>> Start
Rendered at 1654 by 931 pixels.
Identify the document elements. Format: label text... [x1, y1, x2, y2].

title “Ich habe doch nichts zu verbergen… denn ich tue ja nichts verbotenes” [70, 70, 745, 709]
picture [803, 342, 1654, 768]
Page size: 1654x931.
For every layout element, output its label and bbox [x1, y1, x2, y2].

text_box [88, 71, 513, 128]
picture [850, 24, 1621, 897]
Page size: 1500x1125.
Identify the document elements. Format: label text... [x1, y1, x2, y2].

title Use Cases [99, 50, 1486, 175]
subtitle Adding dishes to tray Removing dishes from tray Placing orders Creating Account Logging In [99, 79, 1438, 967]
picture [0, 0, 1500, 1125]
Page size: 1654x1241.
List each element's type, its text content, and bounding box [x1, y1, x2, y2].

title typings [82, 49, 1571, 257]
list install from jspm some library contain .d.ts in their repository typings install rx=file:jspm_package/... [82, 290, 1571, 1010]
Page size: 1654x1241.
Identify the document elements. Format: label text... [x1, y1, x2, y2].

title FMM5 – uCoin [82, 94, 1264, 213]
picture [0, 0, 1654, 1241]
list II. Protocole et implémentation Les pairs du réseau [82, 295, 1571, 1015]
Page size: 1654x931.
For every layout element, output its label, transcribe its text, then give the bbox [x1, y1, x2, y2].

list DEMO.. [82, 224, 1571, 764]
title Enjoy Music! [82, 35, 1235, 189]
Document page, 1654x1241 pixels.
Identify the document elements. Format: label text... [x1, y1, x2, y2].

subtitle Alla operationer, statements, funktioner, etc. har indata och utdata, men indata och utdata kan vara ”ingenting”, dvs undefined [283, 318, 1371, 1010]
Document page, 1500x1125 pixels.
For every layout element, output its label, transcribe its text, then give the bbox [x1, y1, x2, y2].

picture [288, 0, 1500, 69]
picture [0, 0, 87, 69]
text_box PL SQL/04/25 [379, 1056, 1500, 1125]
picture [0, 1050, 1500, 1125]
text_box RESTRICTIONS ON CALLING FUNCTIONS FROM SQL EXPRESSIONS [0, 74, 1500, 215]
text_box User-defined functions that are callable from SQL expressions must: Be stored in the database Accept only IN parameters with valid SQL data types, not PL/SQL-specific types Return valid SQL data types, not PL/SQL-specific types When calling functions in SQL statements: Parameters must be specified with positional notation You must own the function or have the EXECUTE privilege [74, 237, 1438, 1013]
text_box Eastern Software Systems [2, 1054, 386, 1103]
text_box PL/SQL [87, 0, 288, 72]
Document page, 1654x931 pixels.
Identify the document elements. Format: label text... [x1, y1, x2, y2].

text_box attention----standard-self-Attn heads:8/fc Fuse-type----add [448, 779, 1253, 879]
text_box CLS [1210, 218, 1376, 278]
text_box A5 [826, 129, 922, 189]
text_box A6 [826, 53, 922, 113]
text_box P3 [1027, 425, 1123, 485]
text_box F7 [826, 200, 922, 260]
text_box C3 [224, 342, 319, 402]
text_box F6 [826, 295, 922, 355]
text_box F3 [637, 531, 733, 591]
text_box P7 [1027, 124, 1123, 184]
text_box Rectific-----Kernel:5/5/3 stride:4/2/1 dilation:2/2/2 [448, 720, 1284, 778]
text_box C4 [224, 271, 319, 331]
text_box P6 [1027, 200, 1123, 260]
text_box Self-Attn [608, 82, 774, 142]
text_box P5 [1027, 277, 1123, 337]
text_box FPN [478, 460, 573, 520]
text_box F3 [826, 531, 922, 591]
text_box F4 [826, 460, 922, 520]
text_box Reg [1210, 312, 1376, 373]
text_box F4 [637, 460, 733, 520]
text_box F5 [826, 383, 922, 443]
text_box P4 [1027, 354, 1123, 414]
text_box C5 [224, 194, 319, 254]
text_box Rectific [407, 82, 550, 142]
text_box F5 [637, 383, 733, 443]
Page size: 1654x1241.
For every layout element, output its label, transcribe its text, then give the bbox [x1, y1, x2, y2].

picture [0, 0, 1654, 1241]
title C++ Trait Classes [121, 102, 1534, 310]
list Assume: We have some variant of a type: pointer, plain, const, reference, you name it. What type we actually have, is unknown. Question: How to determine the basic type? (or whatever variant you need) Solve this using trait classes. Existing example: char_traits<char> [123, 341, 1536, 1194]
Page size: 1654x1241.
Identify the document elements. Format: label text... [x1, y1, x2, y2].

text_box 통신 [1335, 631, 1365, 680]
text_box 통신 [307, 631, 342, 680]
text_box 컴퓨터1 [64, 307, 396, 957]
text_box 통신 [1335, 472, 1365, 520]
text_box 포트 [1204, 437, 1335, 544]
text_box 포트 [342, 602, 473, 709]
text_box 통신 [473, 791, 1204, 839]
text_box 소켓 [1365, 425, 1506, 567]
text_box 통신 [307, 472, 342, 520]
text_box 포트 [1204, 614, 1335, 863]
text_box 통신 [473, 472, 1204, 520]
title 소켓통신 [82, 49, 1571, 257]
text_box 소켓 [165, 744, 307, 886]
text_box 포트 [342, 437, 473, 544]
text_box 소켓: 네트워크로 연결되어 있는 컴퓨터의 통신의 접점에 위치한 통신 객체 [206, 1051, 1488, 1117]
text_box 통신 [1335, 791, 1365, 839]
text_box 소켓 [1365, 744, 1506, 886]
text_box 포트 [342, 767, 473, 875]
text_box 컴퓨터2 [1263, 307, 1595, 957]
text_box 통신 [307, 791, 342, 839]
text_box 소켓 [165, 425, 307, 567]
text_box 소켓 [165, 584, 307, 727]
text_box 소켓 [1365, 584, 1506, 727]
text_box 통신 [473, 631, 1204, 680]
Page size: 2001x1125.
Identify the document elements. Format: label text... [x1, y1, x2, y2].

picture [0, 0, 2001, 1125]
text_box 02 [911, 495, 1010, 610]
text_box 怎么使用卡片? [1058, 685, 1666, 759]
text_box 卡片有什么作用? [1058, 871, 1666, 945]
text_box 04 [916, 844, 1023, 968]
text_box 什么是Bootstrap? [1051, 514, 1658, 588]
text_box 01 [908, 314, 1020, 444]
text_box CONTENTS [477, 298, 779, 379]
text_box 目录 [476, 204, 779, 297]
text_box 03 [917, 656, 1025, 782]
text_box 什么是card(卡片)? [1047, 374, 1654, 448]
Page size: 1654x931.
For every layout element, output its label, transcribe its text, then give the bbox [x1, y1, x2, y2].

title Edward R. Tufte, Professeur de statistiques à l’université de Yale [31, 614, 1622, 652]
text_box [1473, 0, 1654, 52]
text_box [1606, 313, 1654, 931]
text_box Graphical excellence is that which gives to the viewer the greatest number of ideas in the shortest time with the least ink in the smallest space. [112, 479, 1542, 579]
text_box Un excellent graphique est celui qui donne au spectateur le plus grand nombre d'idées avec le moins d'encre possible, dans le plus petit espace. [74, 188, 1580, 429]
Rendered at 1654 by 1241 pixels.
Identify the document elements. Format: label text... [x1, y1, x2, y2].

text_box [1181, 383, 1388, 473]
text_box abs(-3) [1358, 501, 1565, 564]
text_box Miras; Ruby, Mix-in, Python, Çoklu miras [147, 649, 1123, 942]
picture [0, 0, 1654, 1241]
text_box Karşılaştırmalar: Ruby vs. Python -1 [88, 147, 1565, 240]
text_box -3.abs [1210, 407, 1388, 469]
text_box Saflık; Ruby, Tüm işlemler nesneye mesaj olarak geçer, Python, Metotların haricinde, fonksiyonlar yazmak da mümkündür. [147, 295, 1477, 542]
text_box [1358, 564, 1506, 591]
>> End
▶ [AIM OF THE TASK]:
Rewrite every row above, replacing "Identify the document elements" with "Detect the layout elements" wherever it occurs and leaving all other text unchanged.

▶ [CORRECT RESULT]:
Rendered at 1654 by 931 pixels.
Detect the layout elements. Format: label text... [x1, y1, x2, y2].

title “Ich habe doch nichts zu verbergen… denn ich tue ja nichts verbotenes” [70, 70, 745, 709]
picture [803, 342, 1654, 768]
Page size: 1654x931.
For every layout element, output its label and bbox [x1, y1, x2, y2].

text_box [88, 71, 513, 128]
picture [850, 24, 1621, 897]
Page size: 1500x1125.
Detect the layout elements. Format: label text... [x1, y1, x2, y2].

title Use Cases [99, 50, 1486, 175]
subtitle Adding dishes to tray Removing dishes from tray Placing orders Creating Account Logging In [99, 79, 1438, 967]
picture [0, 0, 1500, 1125]
Page size: 1654x1241.
List each element's type, its text content, and bounding box [x1, y1, x2, y2].

title typings [82, 49, 1571, 257]
list install from jspm some library contain .d.ts in their repository typings install rx=file:jspm_package/... [82, 290, 1571, 1010]
Page size: 1654x1241.
Detect the layout elements. Format: label text... [x1, y1, x2, y2].

title FMM5 – uCoin [82, 94, 1264, 213]
picture [0, 0, 1654, 1241]
list II. Protocole et implémentation Les pairs du réseau [82, 295, 1571, 1015]
Page size: 1654x931.
For every layout element, output its label, transcribe its text, then give the bbox [x1, y1, x2, y2].

list DEMO.. [82, 224, 1571, 764]
title Enjoy Music! [82, 35, 1235, 189]
Document page, 1654x1241 pixels.
Detect the layout elements. Format: label text... [x1, y1, x2, y2].

subtitle Alla operationer, statements, funktioner, etc. har indata och utdata, men indata och utdata kan vara ”ingenting”, dvs undefined [283, 318, 1371, 1010]
Document page, 1500x1125 pixels.
For every layout element, output its label, transcribe its text, then give the bbox [x1, y1, x2, y2].

picture [288, 0, 1500, 69]
picture [0, 0, 87, 69]
text_box PL SQL/04/25 [379, 1056, 1500, 1125]
picture [0, 1050, 1500, 1125]
text_box RESTRICTIONS ON CALLING FUNCTIONS FROM SQL EXPRESSIONS [0, 74, 1500, 215]
text_box User-defined functions that are callable from SQL expressions must: Be stored in the database Accept only IN parameters with valid SQL data types, not PL/SQL-specific types Return valid SQL data types, not PL/SQL-specific types When calling functions in SQL statements: Parameters must be specified with positional notation You must own the function or have the EXECUTE privilege [74, 237, 1438, 1013]
text_box Eastern Software Systems [2, 1054, 386, 1103]
text_box PL/SQL [87, 0, 288, 72]
Document page, 1654x931 pixels.
Detect the layout elements. Format: label text... [x1, y1, x2, y2].

text_box attention----standard-self-Attn heads:8/fc Fuse-type----add [448, 779, 1253, 879]
text_box CLS [1210, 218, 1376, 278]
text_box A5 [826, 129, 922, 189]
text_box A6 [826, 53, 922, 113]
text_box P3 [1027, 425, 1123, 485]
text_box F7 [826, 200, 922, 260]
text_box C3 [224, 342, 319, 402]
text_box F6 [826, 295, 922, 355]
text_box F3 [637, 531, 733, 591]
text_box P7 [1027, 124, 1123, 184]
text_box Rectific-----Kernel:5/5/3 stride:4/2/1 dilation:2/2/2 [448, 720, 1284, 778]
text_box C4 [224, 271, 319, 331]
text_box P6 [1027, 200, 1123, 260]
text_box Self-Attn [608, 82, 774, 142]
text_box P5 [1027, 277, 1123, 337]
text_box FPN [478, 460, 573, 520]
text_box F3 [826, 531, 922, 591]
text_box F4 [826, 460, 922, 520]
text_box Reg [1210, 312, 1376, 373]
text_box F4 [637, 460, 733, 520]
text_box F5 [826, 383, 922, 443]
text_box P4 [1027, 354, 1123, 414]
text_box C5 [224, 194, 319, 254]
text_box Rectific [407, 82, 550, 142]
text_box F5 [637, 383, 733, 443]
Page size: 1654x1241.
For every layout element, output its label, transcribe its text, then give the bbox [x1, y1, x2, y2].

picture [0, 0, 1654, 1241]
title C++ Trait Classes [121, 102, 1534, 310]
list Assume: We have some variant of a type: pointer, plain, const, reference, you name it. What type we actually have, is unknown. Question: How to determine the basic type? (or whatever variant you need) Solve this using trait classes. Existing example: char_traits<char> [123, 341, 1536, 1194]
Page size: 1654x1241.
Detect the layout elements. Format: label text... [x1, y1, x2, y2].

text_box 통신 [1335, 631, 1365, 680]
text_box 통신 [307, 631, 342, 680]
text_box 컴퓨터1 [64, 307, 396, 957]
text_box 통신 [1335, 472, 1365, 520]
text_box 포트 [1204, 437, 1335, 544]
text_box 포트 [342, 602, 473, 709]
text_box 통신 [473, 791, 1204, 839]
text_box 소켓 [1365, 425, 1506, 567]
text_box 통신 [307, 472, 342, 520]
text_box 포트 [1204, 614, 1335, 863]
text_box 통신 [473, 472, 1204, 520]
title 소켓통신 [82, 49, 1571, 257]
text_box 소켓 [165, 744, 307, 886]
text_box 포트 [342, 437, 473, 544]
text_box 소켓: 네트워크로 연결되어 있는 컴퓨터의 통신의 접점에 위치한 통신 객체 [206, 1051, 1488, 1117]
text_box 통신 [1335, 791, 1365, 839]
text_box 소켓 [1365, 744, 1506, 886]
text_box 포트 [342, 767, 473, 875]
text_box 컴퓨터2 [1263, 307, 1595, 957]
text_box 통신 [307, 791, 342, 839]
text_box 소켓 [165, 425, 307, 567]
text_box 소켓 [165, 584, 307, 727]
text_box 소켓 [1365, 584, 1506, 727]
text_box 통신 [473, 631, 1204, 680]
Page size: 2001x1125.
Detect the layout elements. Format: label text... [x1, y1, x2, y2].

picture [0, 0, 2001, 1125]
text_box 02 [911, 495, 1010, 610]
text_box 怎么使用卡片? [1058, 685, 1666, 759]
text_box 卡片有什么作用? [1058, 871, 1666, 945]
text_box 04 [916, 844, 1023, 968]
text_box 什么是Bootstrap? [1051, 514, 1658, 588]
text_box 01 [908, 314, 1020, 444]
text_box CONTENTS [477, 298, 779, 379]
text_box 目录 [476, 204, 779, 297]
text_box 03 [917, 656, 1025, 782]
text_box 什么是card(卡片)? [1047, 374, 1654, 448]
Page size: 1654x931.
For every layout element, output its label, transcribe its text, then give the bbox [x1, y1, x2, y2].

title Edward R. Tufte, Professeur de statistiques à l’université de Yale [31, 614, 1622, 652]
text_box [1473, 0, 1654, 52]
text_box [1606, 313, 1654, 931]
text_box Graphical excellence is that which gives to the viewer the greatest number of ideas in the shortest time with the least ink in the smallest space. [112, 479, 1542, 579]
text_box Un excellent graphique est celui qui donne au spectateur le plus grand nombre d'idées avec le moins d'encre possible, dans le plus petit espace. [74, 188, 1580, 429]
Rendered at 1654 by 1241 pixels.
Detect the layout elements. Format: label text... [x1, y1, x2, y2].

text_box [1181, 383, 1388, 473]
text_box abs(-3) [1358, 501, 1565, 564]
text_box Miras; Ruby, Mix-in, Python, Çoklu miras [147, 649, 1123, 942]
picture [0, 0, 1654, 1241]
text_box Karşılaştırmalar: Ruby vs. Python -1 [88, 147, 1565, 240]
text_box -3.abs [1210, 407, 1388, 469]
text_box Saflık; Ruby, Tüm işlemler nesneye mesaj olarak geçer, Python, Metotların haricinde, fonksiyonlar yazmak da mümkündür. [147, 295, 1477, 542]
text_box [1358, 564, 1506, 591]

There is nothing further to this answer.